Asked if racism was behind the disparities, he said, “I don’t know that for sure. I will say that intuitively, in my gut, I suspect that it is. If you’re going to be intellectually honest, you don’t start with that assumption, you start with no assumptions and then you go back and look at causes and that’s what I want everyone to do. I want to start fresh on this.”
Before the meeting, Walker Harris shared with Greene six pages of citations on maternal health and maternal mortality, explaining reasons for the stark disparity in health outcomes.
The first in the list, a 2020 article in the Journal of Women’s Health, argues that in addition to conditions in which people are born, grow, live, work and age, social determinants of health should consider structural inequities, such as racism, “as a cause of inequities in maternal health outcomes, as many of the social and political structures and policies in the United States were born out of racism, classism, and gender oppression.”
In the meeting, Greene also raised the issue of sickle cell anemia — a genetic disorder related to one’s ancestry, not skin color — and suggested a genetic link to Black maternal mortality.
“The research is clear it’s not a genetic basis that is the cause of these disparities [for mothers and infants],” Walker Harris said in the interview. “I told him I would not participate in that false equivalence and his bringing up sickle cell in the conversation.”
Walker Harris said she was frustrated with his questioning and that, by casting doubt on science that forms the basis of much of her and her team’s work, he was “gaslighting” them.
Greene agreed the March meeting was tense and said he did not know someone had cried.
“The only thing that really struck me was how angry Dr. Walker Harris appeared to be,” he said in one of three times he described her as “angry” during an hour-long interview, invoking a stereotype of Black women. (Greene later said he was not aware of the stereotype.)
Asked about this characterization, Walker Harris reiterated that she was frustrated, but said anger would have been a reasonable response that would not have undermined her work.
Later that day, Walker Harris sent Greene an email saying his “questioning of structural racism’s impact on health outcomes despite robust scientific, public health and social science literature was traumatic for our team.” She added, “ … your comments regarding focusing on measurable outcomes seemed to shame us and disregard the fact that our work is data driven … Altogether, we are fearful for our continued role at VDH and fearful for the work we’ve diligently stewarded even amidst a pandemic.”

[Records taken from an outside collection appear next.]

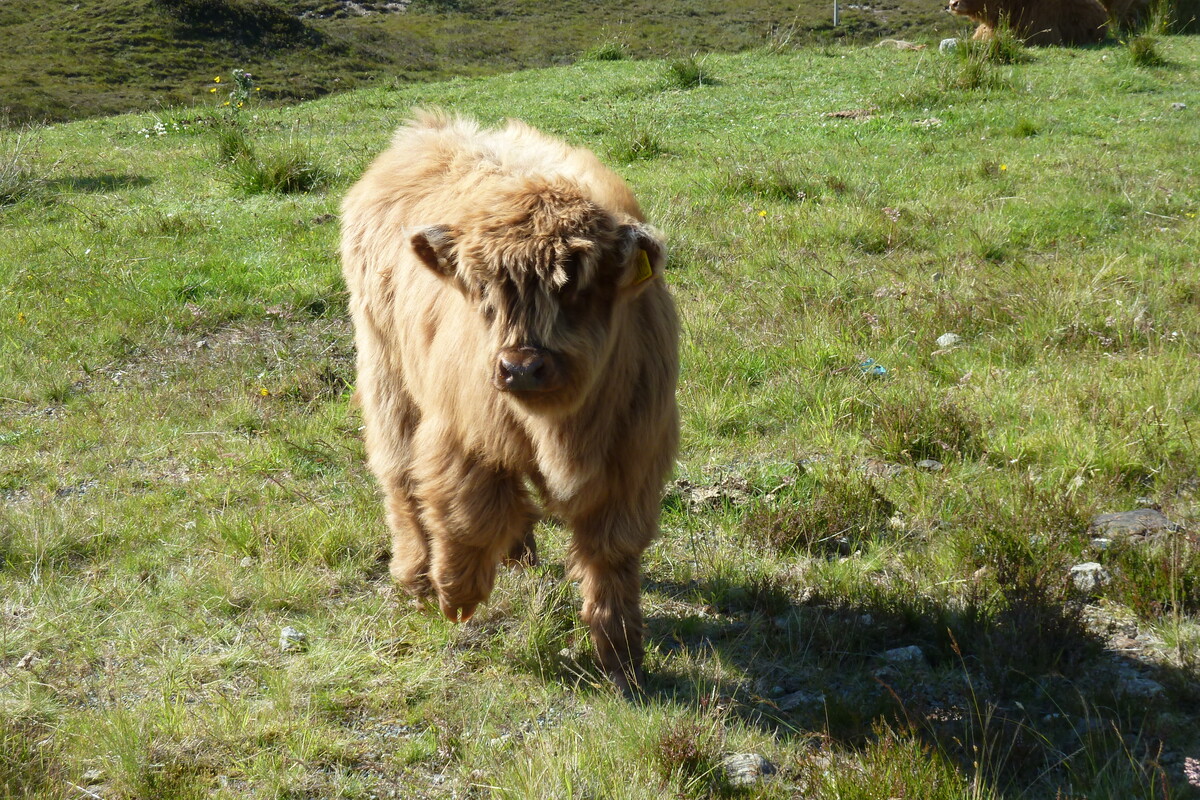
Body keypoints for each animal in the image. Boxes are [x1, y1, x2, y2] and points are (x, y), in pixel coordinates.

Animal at [343, 112, 681, 695]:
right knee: (399, 476)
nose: (521, 367)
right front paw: (455, 596)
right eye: (483, 291)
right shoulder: (461, 433)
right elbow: (467, 515)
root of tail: (425, 130)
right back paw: (415, 577)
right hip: (385, 369)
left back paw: (520, 553)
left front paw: (621, 656)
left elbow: (612, 551)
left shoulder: (633, 456)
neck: (560, 431)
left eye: (578, 289)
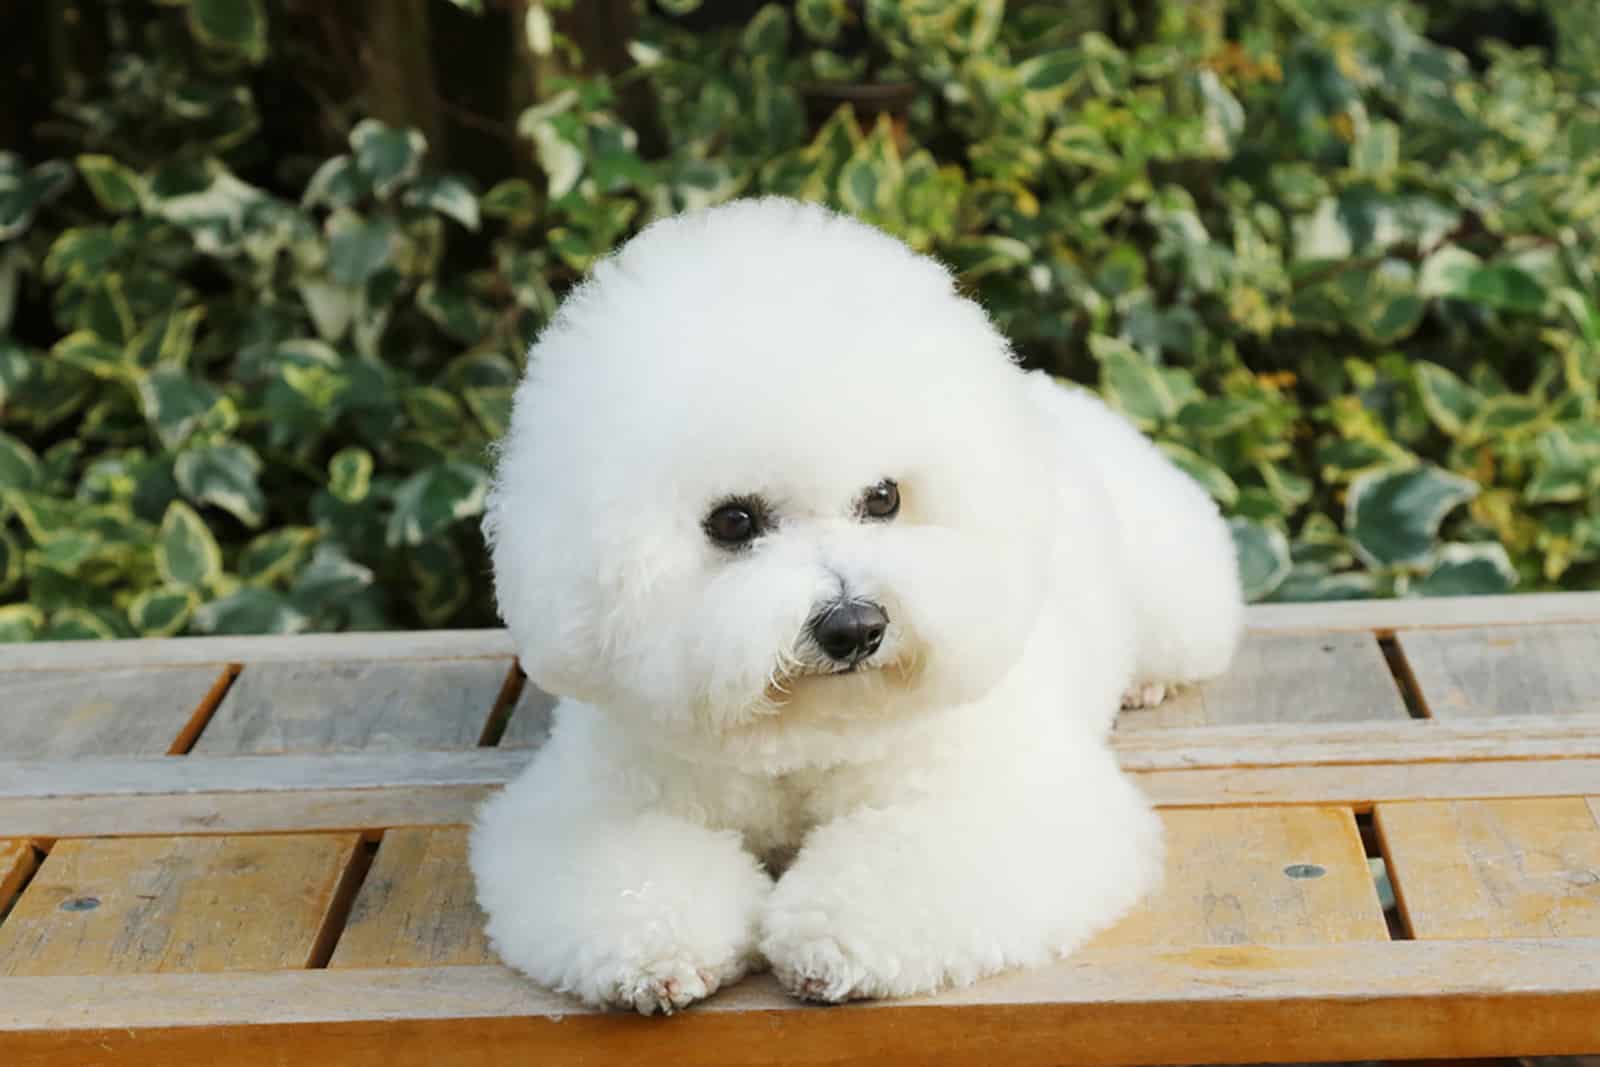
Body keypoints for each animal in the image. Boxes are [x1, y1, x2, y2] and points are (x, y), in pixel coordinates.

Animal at [467, 195, 1241, 1017]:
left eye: (884, 497)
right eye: (734, 521)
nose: (856, 627)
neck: (804, 737)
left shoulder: (1000, 790)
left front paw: (829, 944)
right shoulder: (598, 798)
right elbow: (632, 875)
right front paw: (659, 951)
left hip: (1174, 588)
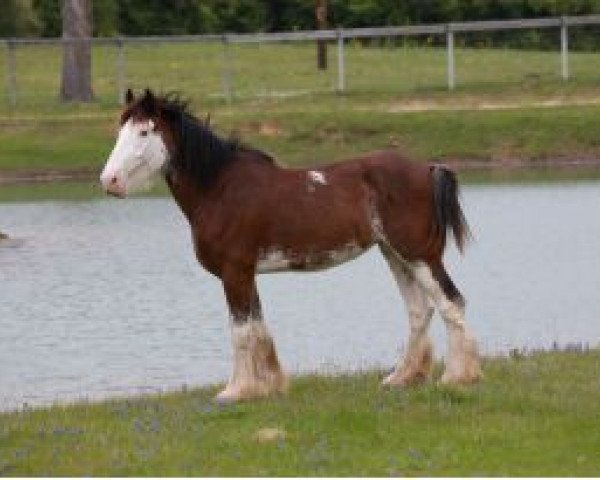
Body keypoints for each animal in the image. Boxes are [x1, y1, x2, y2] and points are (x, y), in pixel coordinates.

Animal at [101, 89, 480, 402]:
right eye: (120, 130)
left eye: (145, 131)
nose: (109, 181)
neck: (220, 188)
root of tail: (427, 167)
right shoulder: (245, 275)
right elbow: (256, 327)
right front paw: (269, 385)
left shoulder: (235, 272)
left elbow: (241, 330)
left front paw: (236, 391)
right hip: (395, 254)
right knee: (419, 311)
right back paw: (402, 379)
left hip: (420, 255)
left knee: (451, 303)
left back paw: (457, 378)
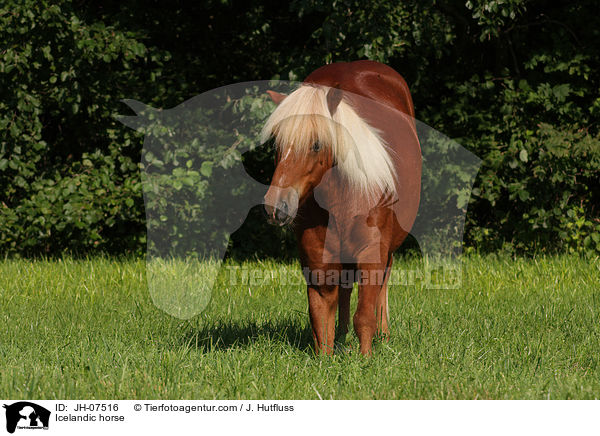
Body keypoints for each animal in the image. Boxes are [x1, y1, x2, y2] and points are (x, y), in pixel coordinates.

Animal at [260, 60, 420, 354]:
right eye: (277, 142)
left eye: (316, 144)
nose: (276, 207)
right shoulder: (318, 263)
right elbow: (321, 318)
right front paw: (328, 357)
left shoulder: (372, 255)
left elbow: (365, 316)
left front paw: (366, 358)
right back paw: (344, 338)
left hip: (387, 250)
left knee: (382, 288)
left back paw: (384, 337)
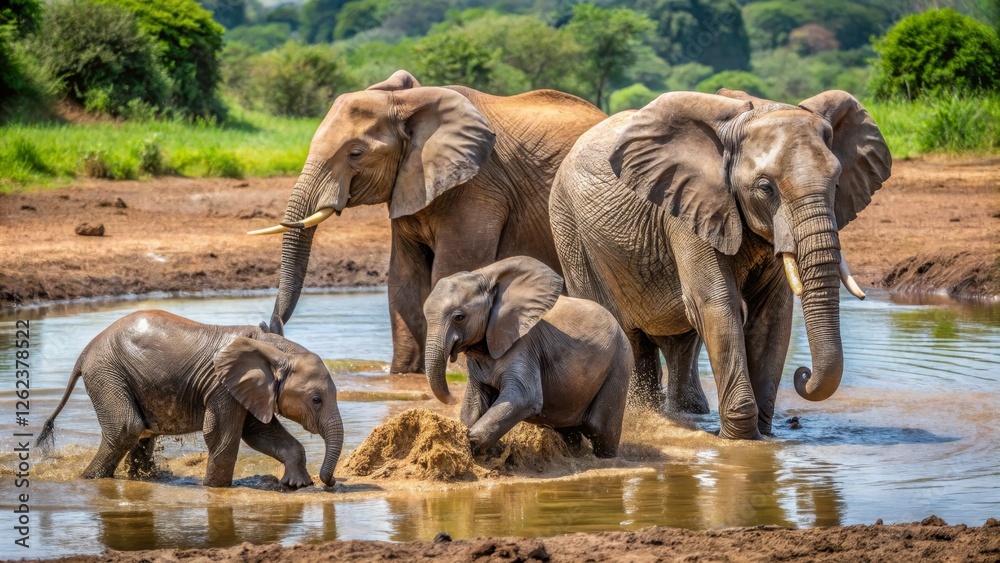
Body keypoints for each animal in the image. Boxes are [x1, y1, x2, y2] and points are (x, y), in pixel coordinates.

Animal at [36, 310, 344, 488]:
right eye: (316, 399)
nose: (329, 482)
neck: (276, 348)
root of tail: (85, 352)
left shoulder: (248, 388)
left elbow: (259, 432)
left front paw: (297, 485)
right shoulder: (222, 385)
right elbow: (223, 436)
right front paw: (214, 489)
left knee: (142, 435)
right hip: (107, 373)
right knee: (126, 427)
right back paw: (87, 480)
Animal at [249, 69, 607, 375]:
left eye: (356, 153)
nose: (270, 328)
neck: (408, 103)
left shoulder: (479, 186)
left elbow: (450, 272)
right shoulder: (408, 185)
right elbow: (405, 282)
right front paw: (405, 375)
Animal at [422, 256, 633, 457]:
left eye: (459, 317)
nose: (451, 398)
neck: (485, 276)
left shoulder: (524, 344)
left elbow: (524, 397)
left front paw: (473, 444)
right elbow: (473, 403)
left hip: (620, 363)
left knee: (601, 430)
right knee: (570, 431)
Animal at [549, 89, 891, 440]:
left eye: (836, 184)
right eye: (765, 187)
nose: (803, 374)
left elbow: (771, 316)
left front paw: (764, 434)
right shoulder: (686, 207)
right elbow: (716, 303)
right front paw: (740, 439)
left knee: (679, 342)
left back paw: (683, 412)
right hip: (569, 231)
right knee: (625, 329)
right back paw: (646, 413)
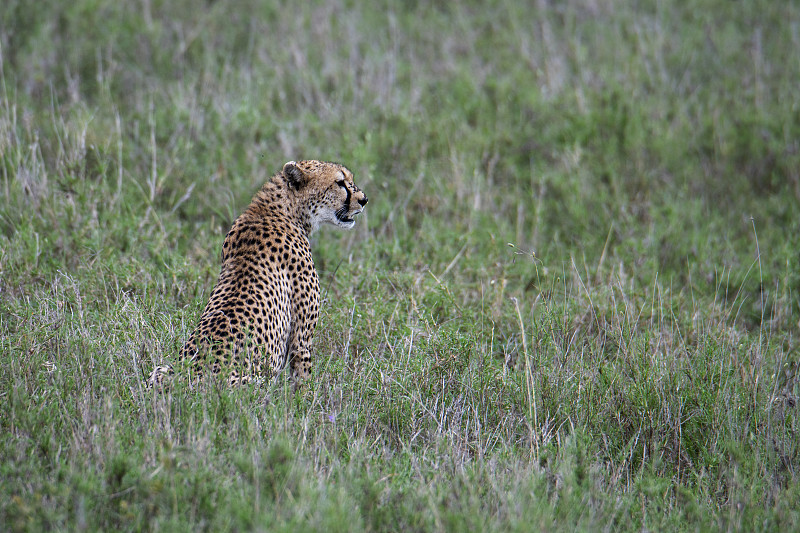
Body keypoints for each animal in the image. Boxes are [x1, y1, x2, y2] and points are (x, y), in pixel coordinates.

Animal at [150, 158, 368, 386]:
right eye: (340, 183)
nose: (364, 200)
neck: (279, 211)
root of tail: (194, 380)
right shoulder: (301, 340)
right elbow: (303, 381)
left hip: (160, 371)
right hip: (258, 381)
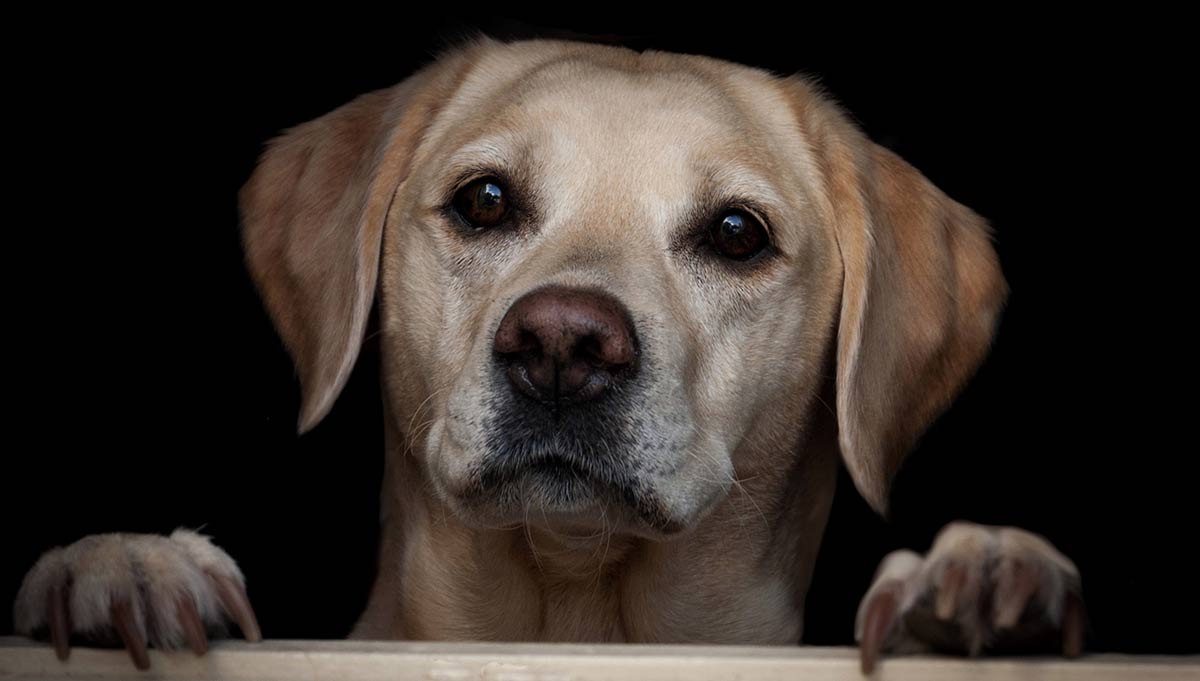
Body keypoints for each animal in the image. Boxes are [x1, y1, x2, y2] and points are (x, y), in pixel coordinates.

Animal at [9, 38, 1084, 676]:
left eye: (737, 233)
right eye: (485, 200)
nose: (563, 344)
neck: (576, 614)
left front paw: (979, 577)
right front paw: (126, 569)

Less than an hour later, Greene wrote back and apologized.
“I knew this was going to be a difficult conversation, and I spent much time thinking and praying about how best to express my concerns … perhaps not enough time,” he said in the email.
In the interview, Greene added that agency employees must be prepared to “defend their work” because science is “never done.”
Walker Harris, who has worked in public health for Virginia since 2014 and Maryland before that, said she stayed on during the Youngkin administration because she relishes the opportunity to improve the lives of all Virginians and in particular those who have been marginalized.
“I was recently reminded that we overcome through the word of our testimony,” she said, quoting a Bible verse, “and so I think the telling of the story is important.”
A previous version of this article incorrectly stated that a report showed that in 2013, 12.2 percent of Black infants per 1,000 died, compared with 5.2 percent of White infants. Black infants died at a rate of 12.2 per 1,000, compared with 5.2 for White infants. The article has been corrected.